### [What this task involves]
Your reply should be the records below, duplicated exactly, with any picture removed.

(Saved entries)
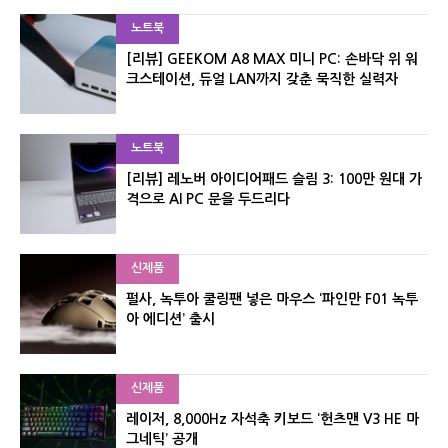
노트북
[리뷰] GEEKOM A8 MAX 미니 PC: 손바닥 위 워
크스테이션, 듀얼 LAN까지 갖춘 묵직한 실력자
노트북
[리뷰] 레노버 아이디어패드 슬림 3: 100만 원대 가
격으로 AI PC 문을 두드리다
신제품
펄사, 녹투아 쿨링팬 넣은 마우스 ‘파인만 F01 녹투
아 에디션’ 출시
신제품
레이저, 8,000Hz 자석축 키보드 ‘헌츠맨 V3 HE 마
그네틱’ 공개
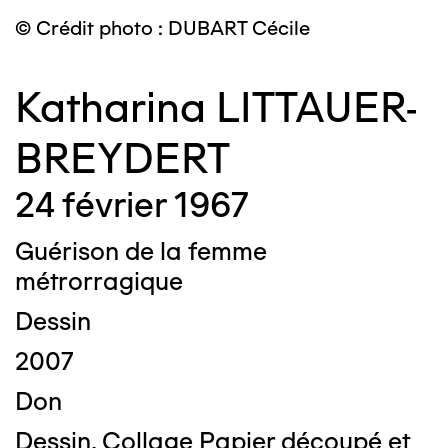
© Crédit photo : DUBART Cécile
Katharina LITTAUER-
BREYDERT
24 février 1967
Guérison de la femme
métrorragique
Dessin
2007
Don
Dessin, Collage Papier découpé et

### [Answer box]
노트북
[리뷰] GEEKOM A8 MAX 미니 PC: 손바닥 위 워
크스테이션, 듀얼 LAN까지 갖춘 묵직한 실력자
노트북
[리뷰] 레노버 아이디어패드 슬림 3: 100만 원대 가
격으로 AI PC 문을 두드리다
신제품
펄사, 녹투아 쿨링팬 넣은 마우스 ‘파인만 F01 녹투
아 에디션’ 출시
신제품
레이저, 8,000Hz 자석축 키보드 ‘헌츠맨 V3 HE 마
그네틱’ 공개
© Crédit photo : DUBART Cécile
Katharina LITTAUER-
BREYDERT
24 février 1967
Guérison de la femme
métrorragique
Dessin
2007
Don
Dessin, Collage Papier découpé et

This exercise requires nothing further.